Iisalmi is a town about the size of Oxford, but without a University.  At the campground, we watched others grilling their lenkke-makkara sausages then sat down for a short beer before the bonfire.  A young Finn sat next to me, and when he heard our accent, just got so excited, because he had spent time in Michigan!  He couldn't get over an American couple coming to this small place in central Finland for Midsummer! We had fun comparing notes with his experience and ours with our "kids".

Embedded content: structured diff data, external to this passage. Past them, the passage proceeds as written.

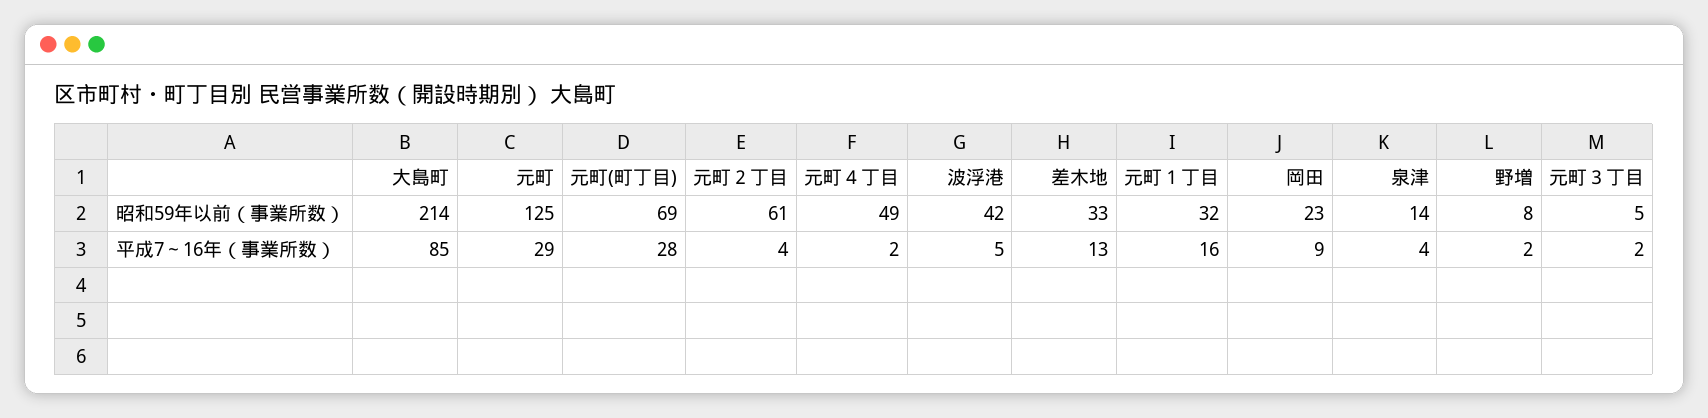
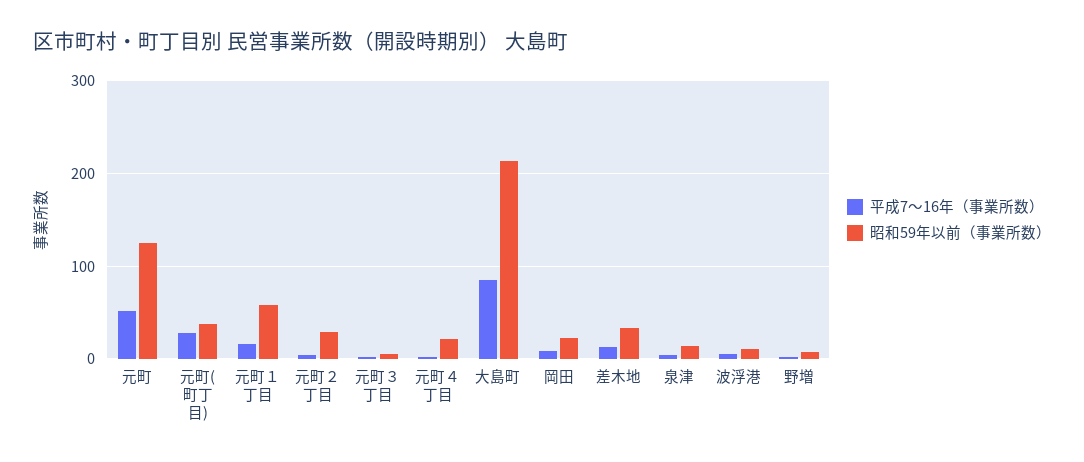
昭和59年以前（事業所数）, 元町(町丁目): 69 -> 40
昭和59年以前（事業所数）, 元町２丁目: 61 -> 30
昭和59年以前（事業所数）, 元町４丁目: 49 -> 20
昭和59年以前（事業所数）, 波浮港: 42 -> 10
昭和59年以前（事業所数）, 元町１丁目: 32 -> 60
平成7～16年（事業所数）, 元町: 29 -> 50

The fires were lit, and people gathered around the big haystack shape.  The sun was setting in the sky, and people were mostly quiet.  When the fire began to die down, folks began to disperse to their tents and campers, and we set out on the boat owned by Kurt.  (He and Airi do not own a car; just bicycles and a boat.) Believe me, sailing across the lakes at 2 am on a wonderful sunlit morning is sheer delight to those of us south of the nordic areas.  You will see the pictures, but you need to be able to do it yourself!

This was a highlight event of our visit to Taru-Maija -- but the true highlights are when we are sitting around in their living room, with the two of them, and their young adult children and a fiance mixed in.  That's what this visit is really about.